Stop looking at Pakistan as a “rented house”, says Moeed Yusuf

Former national security advisor Moeed Yusuf has said that we have to stop looking at our country as a rented house. We can’t deal with our country like this.

He was speaking at Think Fest at Alhamra hall. He said we have to teach civics to our nation, you go outside and see how many people put garbage in the dustbin and how many just litter anywhere they want. This is for society to decide how they want to behave. If we think of our country as a  rented property then we are doing a fairly good job of ruining it.

“I don’t know what’s going to happen to Pakistanis Im just worried for those who are living in this country and do not have the option to go to other countries,” said Yusuf.

He said that the development sector needs to figure out how to rise the bar in terms of export levels and other foreign exchange remittances. 80% of Pakistani who are abroad are essentially unskilled in the gulf. Why are not we switching to the model of skilled labour going to economies like Germany, Japan, and Malaysia? These are the shifts that we need to make now. We can’t be hearing numbers like 10 billion IT experts to be produced in 2 years that’s not going to happen.

He further added that We can’t do a lot of things in Pakistan at the same time so we need to pick our priorities, expert sectors and countries and then work around that to increase our foreign exchange earnings.

“Any institution in the public sector can start working if you put a good individual to run it, institute dies when you take someone mediocre or average to run it. If the elite and people like me are failing to run the country then let those run the countries that are going to stay here forever.,” said Yusuf.

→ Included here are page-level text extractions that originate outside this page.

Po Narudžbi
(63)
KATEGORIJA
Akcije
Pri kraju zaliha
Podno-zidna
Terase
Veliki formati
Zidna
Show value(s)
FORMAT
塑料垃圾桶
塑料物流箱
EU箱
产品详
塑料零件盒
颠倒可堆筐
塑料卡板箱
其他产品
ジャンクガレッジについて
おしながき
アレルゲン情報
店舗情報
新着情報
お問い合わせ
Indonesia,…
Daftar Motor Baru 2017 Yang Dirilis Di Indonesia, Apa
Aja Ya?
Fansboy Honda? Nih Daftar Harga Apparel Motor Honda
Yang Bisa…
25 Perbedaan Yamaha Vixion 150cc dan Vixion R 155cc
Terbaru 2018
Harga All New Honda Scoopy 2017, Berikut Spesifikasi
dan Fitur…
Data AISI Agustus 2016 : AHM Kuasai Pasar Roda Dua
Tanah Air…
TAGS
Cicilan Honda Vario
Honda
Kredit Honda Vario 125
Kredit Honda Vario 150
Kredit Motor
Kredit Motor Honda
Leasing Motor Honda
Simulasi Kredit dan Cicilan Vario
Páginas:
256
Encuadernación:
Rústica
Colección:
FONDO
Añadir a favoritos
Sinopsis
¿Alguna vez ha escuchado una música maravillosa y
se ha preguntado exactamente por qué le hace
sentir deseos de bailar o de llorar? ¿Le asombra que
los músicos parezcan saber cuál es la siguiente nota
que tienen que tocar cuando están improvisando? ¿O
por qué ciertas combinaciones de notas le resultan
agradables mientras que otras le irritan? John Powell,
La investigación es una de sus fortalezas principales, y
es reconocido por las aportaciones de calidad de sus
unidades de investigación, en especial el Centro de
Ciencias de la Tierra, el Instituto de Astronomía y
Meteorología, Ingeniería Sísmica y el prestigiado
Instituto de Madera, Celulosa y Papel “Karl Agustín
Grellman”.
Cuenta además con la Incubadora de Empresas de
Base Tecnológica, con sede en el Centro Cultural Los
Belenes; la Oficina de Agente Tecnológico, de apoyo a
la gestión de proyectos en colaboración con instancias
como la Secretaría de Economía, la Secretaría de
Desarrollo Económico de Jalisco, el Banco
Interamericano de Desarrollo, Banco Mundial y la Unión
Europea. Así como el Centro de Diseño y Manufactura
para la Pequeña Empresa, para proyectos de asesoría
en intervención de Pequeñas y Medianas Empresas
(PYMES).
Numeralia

Regarding the question about how to restructure the elite’s mentality and how to make them understand that this is not a rented house, he said the first question here is whether have you changed your mind which is required to make the policy successful. So I will start from a different point which is who is going to manage and govern? In terms of management if we are not going to bring domain knowledge into our civil service structure and if we do not have people in the system who understand that their main job is to facilitate not regulate then we cannot function.

“Once you strengthen the provincial government and once you have a bureaucratic structure which has experts who know about things then change can happen, otherwise you can create as many policies as you want,” he said.